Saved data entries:
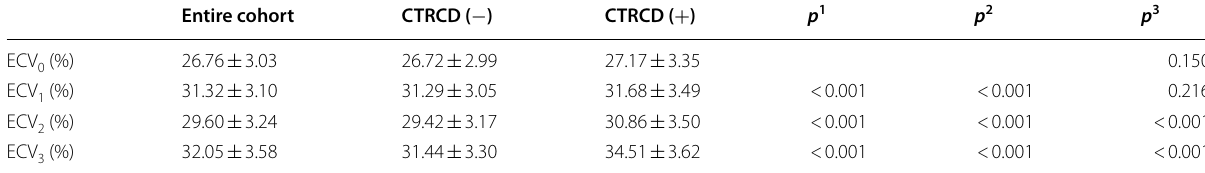
) and group CTRCD ( ) at different time points − +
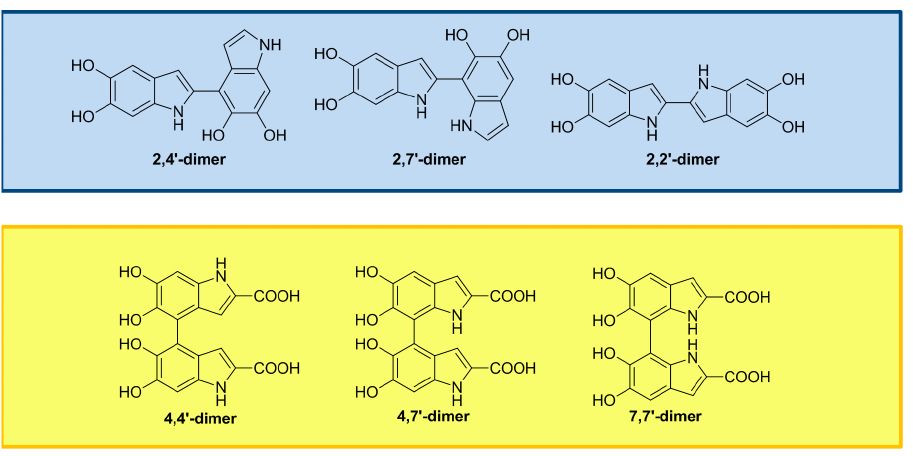
Figure 1. Main oxidation products of DHI (blue box) and DHICA (yellow box).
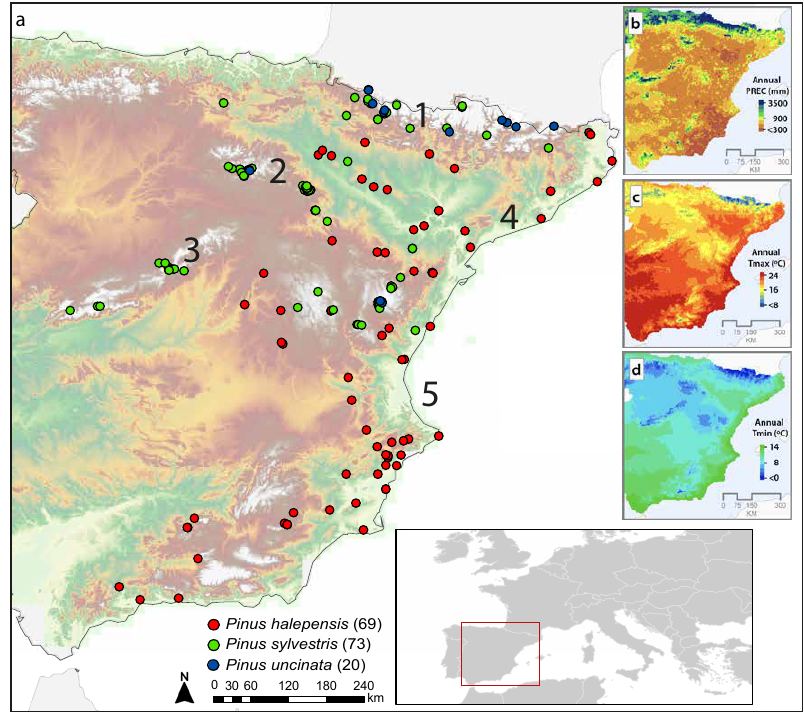
Figure 1. ( a ) Location of the dendrochronological network (162 sites). ( b ) Annual mean precipitation for the 1950–2012 period. ( c ) Annual mean maximum temperature. ( d ) Annual mean minimum temperature. Numbers refer to different toponyms: (1) Pyrenees, (2) Iberian System, (3) Central System, (4) Catalan Coastal Range, and (5) the Mediterranean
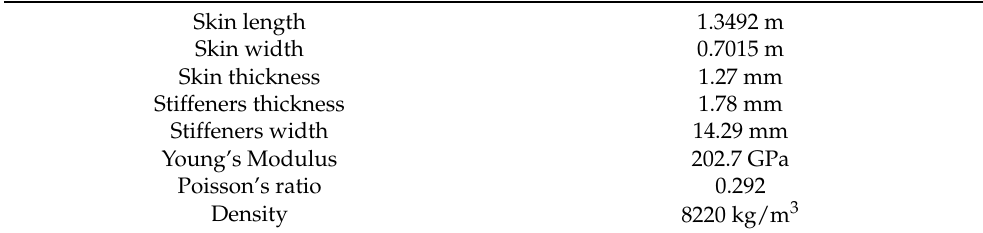
Table 5. Orthogrid panel geometry and material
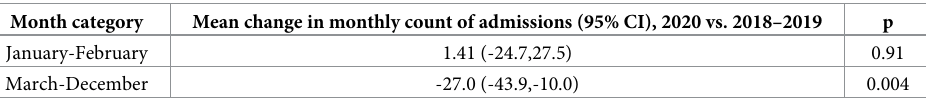
Table 2. Mean change in monthly count of admissions from autoregressive linear model by month category, 2020 vs.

[About this task]
Look through the records above and please copy every line in which the string "Table" occurs.

[Solution below]
Table 5. Orthogrid panel geometry and material
Table 2. Mean change in monthly count of admissions from autoregressive linear model by month category, 2020 vs.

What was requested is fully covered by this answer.